Work order: Every line of the material is to be given again exactly.

Raw data: Begin

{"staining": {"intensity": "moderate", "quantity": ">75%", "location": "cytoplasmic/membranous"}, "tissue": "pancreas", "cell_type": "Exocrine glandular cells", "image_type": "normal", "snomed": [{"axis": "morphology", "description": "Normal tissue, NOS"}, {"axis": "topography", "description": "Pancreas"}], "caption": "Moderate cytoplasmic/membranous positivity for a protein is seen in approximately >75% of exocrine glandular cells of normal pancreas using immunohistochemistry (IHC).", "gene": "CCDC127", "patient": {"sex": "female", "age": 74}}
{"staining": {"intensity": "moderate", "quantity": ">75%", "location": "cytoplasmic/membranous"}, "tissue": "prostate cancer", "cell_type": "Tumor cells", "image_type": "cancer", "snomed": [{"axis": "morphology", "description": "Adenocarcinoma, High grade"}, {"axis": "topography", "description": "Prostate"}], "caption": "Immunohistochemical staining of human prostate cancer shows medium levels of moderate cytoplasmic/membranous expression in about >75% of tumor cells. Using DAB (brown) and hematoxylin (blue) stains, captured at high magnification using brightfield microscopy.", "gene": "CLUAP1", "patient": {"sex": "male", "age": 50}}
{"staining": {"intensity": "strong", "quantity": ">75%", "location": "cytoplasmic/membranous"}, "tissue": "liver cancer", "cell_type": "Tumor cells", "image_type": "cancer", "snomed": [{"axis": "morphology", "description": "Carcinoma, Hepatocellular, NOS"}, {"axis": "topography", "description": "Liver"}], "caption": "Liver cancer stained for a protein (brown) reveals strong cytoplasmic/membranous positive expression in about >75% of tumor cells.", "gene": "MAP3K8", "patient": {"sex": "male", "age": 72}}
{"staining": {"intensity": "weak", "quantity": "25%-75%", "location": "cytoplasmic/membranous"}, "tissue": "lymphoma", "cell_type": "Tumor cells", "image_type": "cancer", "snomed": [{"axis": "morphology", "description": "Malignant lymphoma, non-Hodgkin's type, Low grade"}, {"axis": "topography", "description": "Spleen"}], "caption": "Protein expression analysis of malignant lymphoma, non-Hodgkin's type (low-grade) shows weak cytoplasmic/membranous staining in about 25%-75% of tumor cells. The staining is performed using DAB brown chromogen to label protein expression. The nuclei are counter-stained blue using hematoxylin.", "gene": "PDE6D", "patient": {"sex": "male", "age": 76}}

Raw data: End

Answer for this exercise:
{"staining": {"intensity": "moderate", "quantity": ">75%", "location": "cytoplasmic/membranous"}, "tissue": "pancreas", "cell_type": "Exocrine glandular cells", "image_type": "normal", "snomed": [{"axis": "morphology", "description": "Normal tissue, NOS"}, {"axis": "topography", "description": "Pancreas"}], "caption": "Moderate cytoplasmic/membranous positivity for a protein is seen in approximately >75% of exocrine glandular cells of normal pancreas using immunohistochemistry (IHC).", "gene": "CCDC127", "patient": {"sex": "female", "age": 74}}
{"staining": {"intensity": "moderate", "quantity": ">75%", "location": "cytoplasmic/membranous"}, "tissue": "prostate cancer", "cell_type": "Tumor cells", "image_type": "cancer", "snomed": [{"axis": "morphology", "description": "Adenocarcinoma, High grade"}, {"axis": "topography", "description": "Prostate"}], "caption": "Immunohistochemical staining of human prostate cancer shows medium levels of moderate cytoplasmic/membranous expression in about >75% of tumor cells. Using DAB (brown) and hematoxylin (blue) stains, captured at high magnification using brightfield microscopy.", "gene": "CLUAP1", "patient": {"sex": "male", "age": 50}}
{"staining": {"intensity": "strong", "quantity": ">75%", "location": "cytoplasmic/membranous"}, "tissue": "liver cancer", "cell_type": "Tumor cells", "image_type": "cancer", "snomed": [{"axis": "morphology", "description": "Carcinoma, Hepatocellular, NOS"}, {"axis": "topography", "description": "Liver"}], "caption": "Liver cancer stained for a protein (brown) reveals strong cytoplasmic/membranous positive expression in about >75% of tumor cells.", "gene": "MAP3K8", "patient": {"sex": "male", "age": 72}}
{"staining": {"intensity": "weak", "quantity": "25%-75%", "location": "cytoplasmic/membranous"}, "tissue": "lymphoma", "cell_type": "Tumor cells", "image_type": "cancer", "snomed": [{"axis": "morphology", "description": "Malignant lymphoma, non-Hodgkin's type, Low grade"}, {"axis": "topography", "description": "Spleen"}], "caption": "Protein expression analysis of malignant lymphoma, non-Hodgkin's type (low-grade) shows weak cytoplasmic/membranous staining in about 25%-75% of tumor cells. The staining is performed using DAB brown chromogen to label protein expression. The nuclei are counter-stained blue using hematoxylin.", "gene": "PDE6D", "patient": {"sex": "male", "age": 76}}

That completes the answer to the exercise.